Leven[bewerken | brontekst bewerken]

Zijn familie bekleedde de functie van ontvangers van havengelden en bezat landerijen. Ze was gelieerd aan Engelse families met dezelfde naam. De Nederlandse Willem III van Oranje heeft na de slag aan de Boyne ooit nog korte tijd te Kilkenny verblijf gehouden. Op zijn 15e werd Berkeley ingeschreven aan het Trinity College te Dublin. Het curriculum bestond uit zowel klassieke als eigentijdse filosofie, wiskunde en talen. Hij behaalde een B.A.-graad. In 1707 werd hij 'fellow' en behaalde zo zijn M.A.-graad. Berkeley was bevriend met onder anderen sir John Percival en Jonathan Swift. Hij emigreerde in verband met een evangelisatieproject in 1728 naar Newport (Rhode Island, in de tegenwoordige V.S.), maar remigreerde naar Londen in 1731 wegens het uitblijven van toegezegde subsidiegelden. Hij werd drie jaar later tot bisschop van Cloyne benoemd, waar hij gedurende de rest van zijn leven naast andere projecten onder meer een soort utopisch socialisme in de praktijk probeerde te brengen.

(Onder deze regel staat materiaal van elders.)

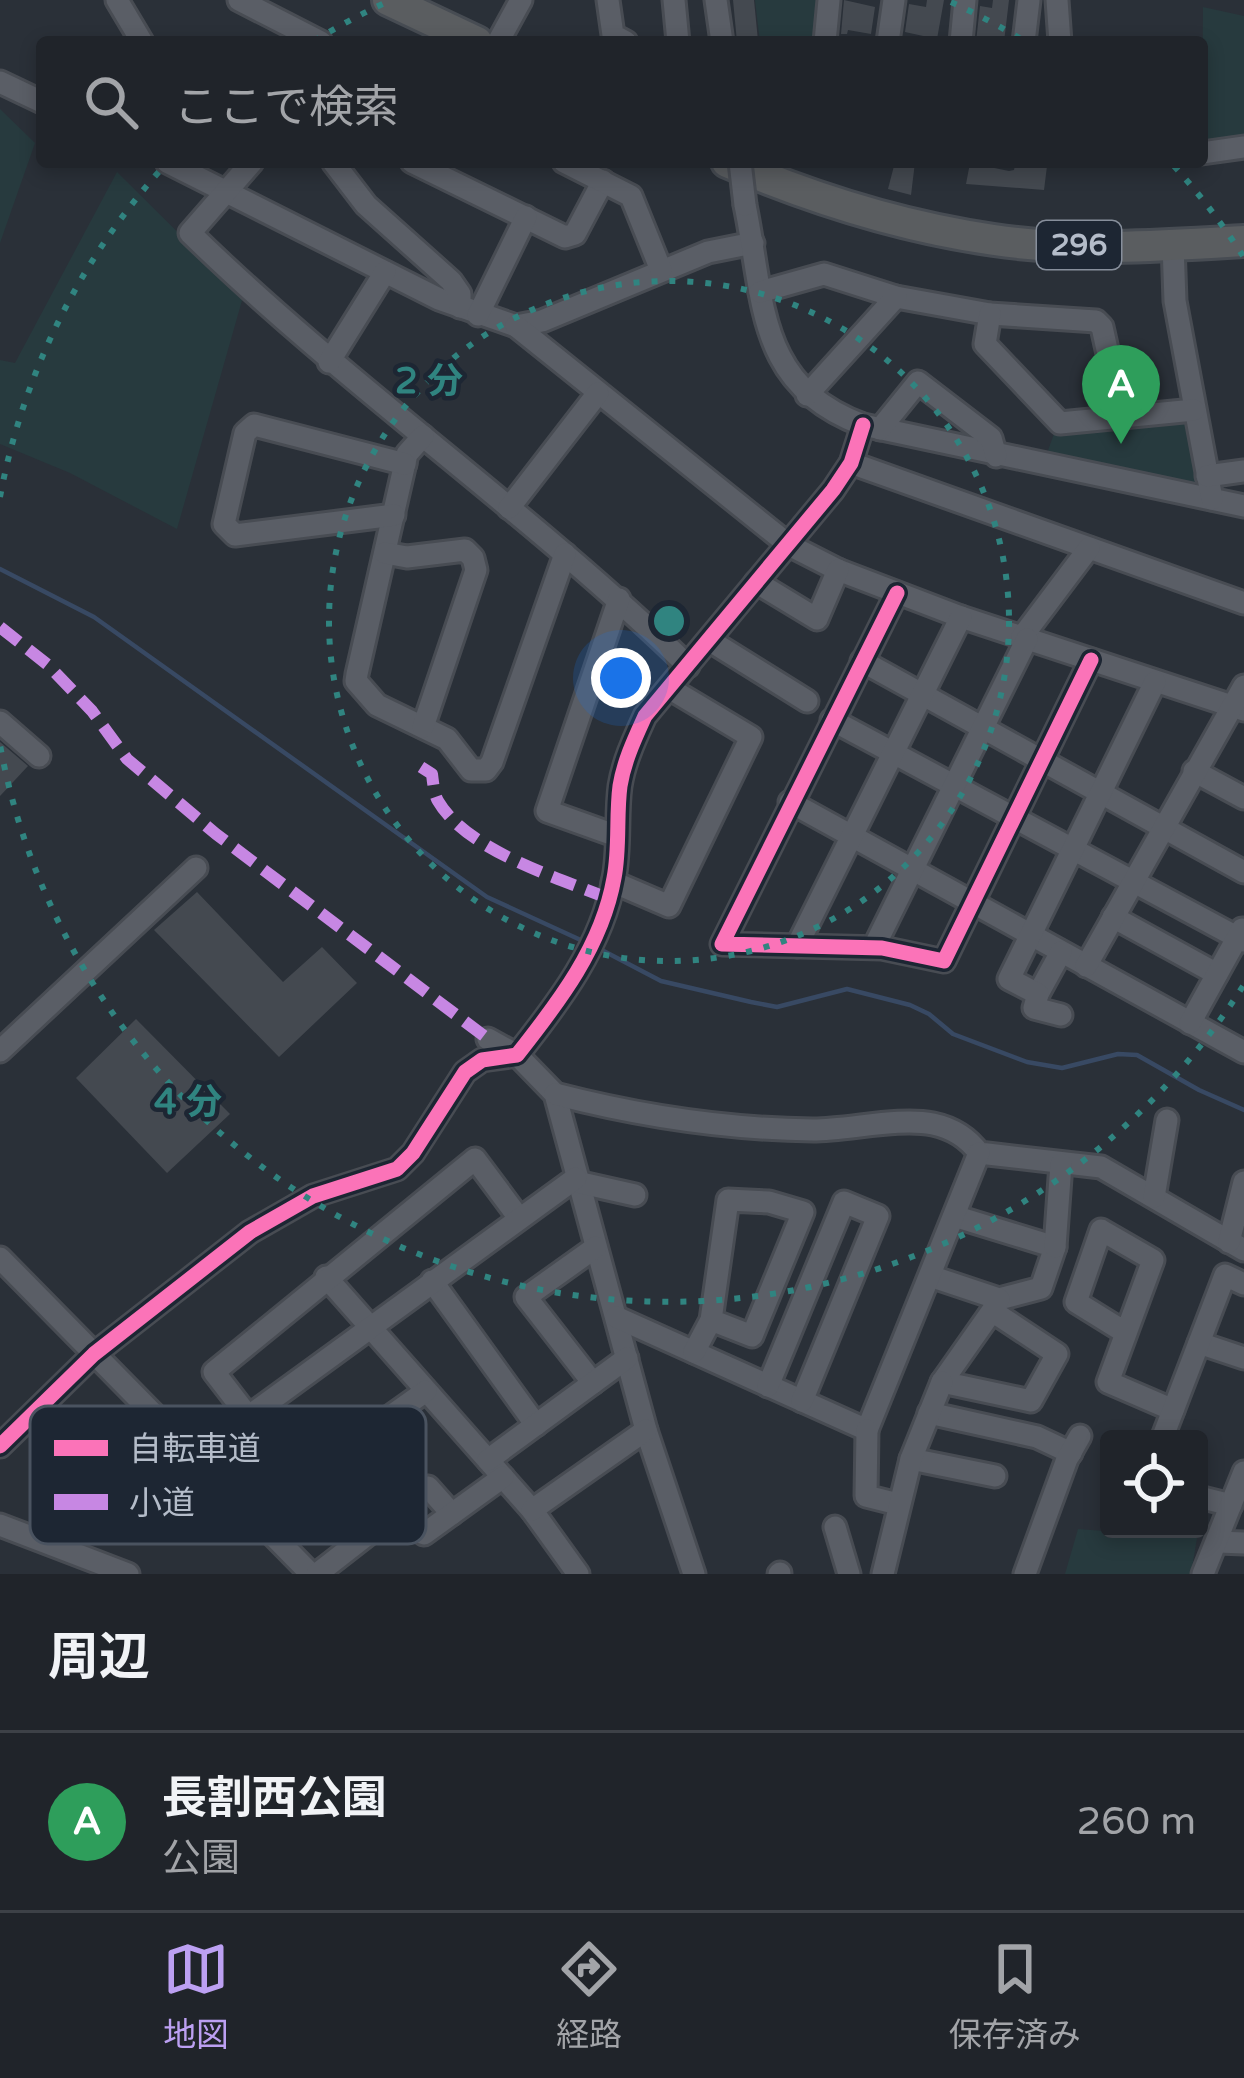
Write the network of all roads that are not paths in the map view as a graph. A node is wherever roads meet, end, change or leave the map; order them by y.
1 (117, 0) edge
2 (239, 0) edge
3 (388, 0) edge
4 (521, 0) edge
5 (608, 0) edge
6 (674, 0) edge
7 (716, 0) edge
8 (829, 0) edge
9 (894, 0) edge
10 (965, 0) edge
11 (1029, 0) edge
12 (1057, 0) edge
13 (138, 36) edge
14 (308, 36) edge
15 (464, 36) edge
16 (501, 36) edge
17 (615, 36) edge
18 (677, 36) edge
19 (721, 36) edge
20 (826, 36) edge
21 (889, 36) edge
22 (962, 36) edge
23 (1025, 36) edge
24 (1060, 36) edge
25 (0, 82) edge
26 (36, 99) edge
27 (1244, 147) edge
28 (1208, 152) edge
29 (179, 168) edge
30 (247, 168) edge
31 (339, 168) edge
32 (424, 168) edge
33 (576, 168) edge
34 (741, 168) edge
35 (743, 168) edge
36 (603, 181) junction
37 (227, 192) junction
38 (526, 217) junction
39 (1244, 241) edge
40 (753, 243) junction
41 (1173, 244) junction
42 (661, 270) junction
43 (386, 272) junction
44 (760, 292) junction
45 (896, 297) junction
46 (459, 307) junction
47 (990, 314) junction
48 (516, 326) junction
49 (328, 362) junction
50 (598, 393) junction
51 (807, 395) junction
52 (1194, 410) junction
53 (1121, 417) junction
54 (872, 427) junction
55 (423, 436) junction
56 (996, 456) junction
57 (851, 463) junction
58 (405, 464) junction
59 (1244, 471) edge
60 (1210, 488) junction
61 (1244, 506) edge
62 (509, 508) junction
63 (394, 515) junction
64 (789, 545) junction
65 (1089, 548) junction
66 (385, 553) junction
67 (565, 554) junction
68 (838, 570) junction
69 (756, 582) junction
70 (897, 593) junction
71 (619, 599) junction
72 (1244, 604) edge
73 (961, 617) junction
74 (1024, 638) junction
75 (709, 640) junction
76 (1091, 660) junction
77 (862, 662) junction
78 (688, 666) junction
79 (1156, 682) junction
80 (669, 688) junction
81 (923, 695) junction
82 (1240, 700) edge
83 (807, 701) dead end
84 (832, 720) junction
85 (0, 722) edge
86 (422, 727) junction
87 (982, 727) junction
88 (893, 753) junction
89 (39, 756) dead end
90 (1042, 760) junction
91 (1194, 771) junction
92 (953, 786) junction
93 (1101, 794) junction
94 (1244, 798) edge
95 (790, 802) junction
96 (1013, 818) junction
97 (1162, 829) junction
98 (617, 836) junction
99 (852, 836) junction
100 (1072, 850) junction
101 (196, 868) dead end
102 (912, 869) junction
103 (1244, 872) edge
104 (614, 882) junction
105 (1132, 883) junction
106 (972, 903) junction
107 (1113, 917) junction
108 (1242, 934) edge
109 (1030, 935) junction
110 (796, 946) junction
111 (874, 947) junction
112 (1060, 952) junction
113 (1086, 966) junction
114 (1217, 974) junction
115 (1038, 994) junction
116 (1061, 1015) dead end
117 (1190, 1023) junction
118 (488, 1040) dead end
119 (1244, 1050) edge
120 (0, 1051) edge
121 (517, 1055) junction
122 (555, 1094) junction
123 (1167, 1120) dead end
124 (980, 1154) junction
125 (1061, 1164) junction
126 (576, 1180) junction
127 (1244, 1182) edge
128 (635, 1195) dead end
129 (1154, 1197) junction
130 (954, 1216) junction
131 (519, 1218) junction
132 (1054, 1246) junction
133 (1237, 1246) edge
134 (596, 1247) junction
135 (0, 1258) edge
136 (930, 1276) junction
137 (326, 1277) junction
138 (432, 1281) junction
139 (1244, 1284) edge
140 (995, 1305) junction
141 (616, 1317) junction
142 (711, 1320) junction
143 (369, 1327) junction
144 (1126, 1333) junction
145 (1199, 1343) junction
146 (694, 1352) junction
147 (94, 1354) junction
148 (627, 1358) junction
149 (1244, 1358) edge
150 (941, 1382) junction
151 (592, 1383) junction
152 (768, 1386) junction
153 (426, 1391) junction
154 (802, 1401) junction
155 (41, 1406) edge
156 (148, 1406) edge
157 (240, 1406) edge
158 (262, 1406) edge
159 (405, 1406) edge
160 (1173, 1410) junction
161 (929, 1413) junction
162 (30, 1417) edge
163 (536, 1425) junction
164 (646, 1430) junction
165 (867, 1430) junction
166 (1165, 1430) edge
167 (0, 1446) edge
168 (910, 1459) junction
169 (495, 1468) junction
170 (1244, 1472) edge
171 (995, 1476) dead end
172 (428, 1487) dead end
173 (1208, 1499) edge
174 (898, 1504) junction
175 (1231, 1505) junction
176 (532, 1510) junction
177 (452, 1514) junction
178 (0, 1526) edge
179 (835, 1527) dead end
180 (426, 1533) edge
181 (30, 1537) edge
182 (1218, 1542) junction
183 (1244, 1543) edge
184 (48, 1544) edge
185 (284, 1544) edge
186 (354, 1544) edge
187 (884, 1570) edge
188 (128, 1574) edge
189 (314, 1574) edge
190 (578, 1574) edge
191 (694, 1574) edge
192 (849, 1574) edge
193 (860, 1574) edge
194 (1025, 1574) edge
195 (1203, 1574) edge

1 - 13 street
2 - 14 street
3 - 15 highway
4 - 16 street
5 - 17 street
6 - 18 street
7 - 19 street
8 - 20 street
9 - 21 street
10 - 22 street
11 - 23 street
12 - 24 street
25 - 26 street
27 - 28 street
29 - 37 street
30 - 37 street
31 - 46 street
32 - 38 street
33 - 36 street
34 - 40 street, bridge
35 - 41 highway, 296
36 - 38 street
36 - 42 street
37 - 43 street
37 - 49 street
38 - 46 street
39 - 41 highway, 296
40 - 42 street
40 - 44 street
41 - 52 street
42 - 48 street
43 - 46 street
43 - 49 street
44 - 45 street
44 - 51 street
45 - 47 street
45 - 51 street
46 - 48 street
47 - 53 street
47 - 53 street
48 - 50 street
49 - 55 street
50 - 62 street
50 - 64 street
51 - 54 street
52 - 53 street
52 - 60 street
54 - 56 street
54 - 56 street
54 - 57 street
55 - 58 street
55 - 62 street
56 - 60 street
57 - 64 street
57 - 65 street
58 - 63 street
58 - 63 street
59 - 60 street
60 - 61 street
62 - 67 street
63 - 66 street
64 - 68 street
64 - 69 street
65 - 72 street
65 - 74 street
66 - 86 street
66 - 86 street
67 - 71 street
67 - 86 street
68 - 69 street
68 - 70 street
69 - 75 street
70 - 73 street
70 - 77 street
71 - 78 street
71 - 98 street
73 - 74 street
73 - 81 street
74 - 76 street
74 - 87 street
75 - 78 street
75 - 83 street
76 - 79 street
76 - 90 street
77 - 81 street
77 - 84 street
78 - 80 street
79 - 82 street
79 - 93 street
80 - 98 street
80 - 104 street
81 - 87 street
81 - 88 street
82 - 91 street
84 - 88 street
84 - 95 street
85 - 89 street
87 - 90 street
87 - 92 street
88 - 92 street
88 - 99 street
90 - 93 street
90 - 96 street
91 - 94 street
91 - 97 street
92 - 96 street
92 - 102 street
93 - 97 street
93 - 100 street
95 - 99 street
95 - 110 street
96 - 100 street
96 - 106 street
97 - 103 street
97 - 105 street
98 - 104 street
99 - 102 street
99 - 110 street
100 - 105 street
100 - 109 street
101 - 120 street
102 - 106 street
102 - 111 street
104 - 121 street
105 - 107 street
105 - 108 street
106 - 109 street
106 - 111 street
107 - 113 street
107 - 114 street
108 - 114 street
109 - 112 street
109 - 115 street
110 - 111 street
112 - 113 street
112 - 115 street
113 - 117 street
114 - 117 street
115 - 116 street
117 - 119 street
118 - 121 street
121 - 122 street
121 - 147 street
122 - 124 street
122 - 126 street
123 - 129 street
124 - 125 street
124 - 130 street
125 - 129 street
125 - 132 street
126 - 128 street
126 - 131 street
126 - 134 street
127 - 133 street
129 - 133 street
130 - 132 street
130 - 136 street
131 - 137 street
131 - 138 street
132 - 140 street
134 - 141 street
134 - 151 street
135 - 147 street
136 - 140 street
136 - 165 street
137 - 143 street
137 - 157 street
138 - 143 street
138 - 163 street
139 - 145 street
140 - 150 street
140 - 150 street
141 - 146 street
141 - 148 street
142 - 142 street
142 - 146 street
143 - 153 street
143 - 158 street
144 - 144 street
144 - 160 street
145 - 149 street
145 - 160 street
146 - 152 street
147 - 155 street
147 - 156 street
148 - 151 street
148 - 164 street
150 - 161 street
151 - 163 street
152 - 154 street
152 - 154 street
153 - 159 street
153 - 169 street
154 - 165 street
160 - 166 street
161 - 168 street
161 - 194 street
162 - 167 street
163 - 169 street
164 - 176 street
164 - 191 street
165 - 174 street
168 - 171 street
168 - 174 street
169 - 176 street
169 - 177 street
170 - 175 street
172 - 177 street
173 - 175 street
174 - 187 street
175 - 182 street
176 - 190 street
177 - 180 street
178 - 181 street
179 - 192 street
182 - 183 street
182 - 195 street
184 - 188 street
185 - 189 street
186 - 189 street
187 - 193 street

Filosofie[bewerken | brontekst bewerken]

Berkeley is vooral bekend/berucht vanwege zijn immaterialisme. Hij heeft weliswaar niet in deze woorden de tegenstelling tussen materialisme en idealisme gepostuleerd, maar toen dat later (door het marxisme) wel gedaan werd, werd hij vaak als veronderstelde vertegenwoordiger van het idealisme naar voren geschoven. Zijn immaterialisme ging zelfs zover dat hij enkele jaren na het verschijnen van zijn hoofdwerk (A Treatise Concerning the Principles of Human Knowledge) door paters jezuïeten uit Parijs in de "Mémoires de Trévoux" werd beschreven als een extremist die de leer van Nicolas Malebranche ad absurdum voerde en die de leider van een sekte van solipsisten was die buiten het eigen ego niets of niemand een bestaan toekende.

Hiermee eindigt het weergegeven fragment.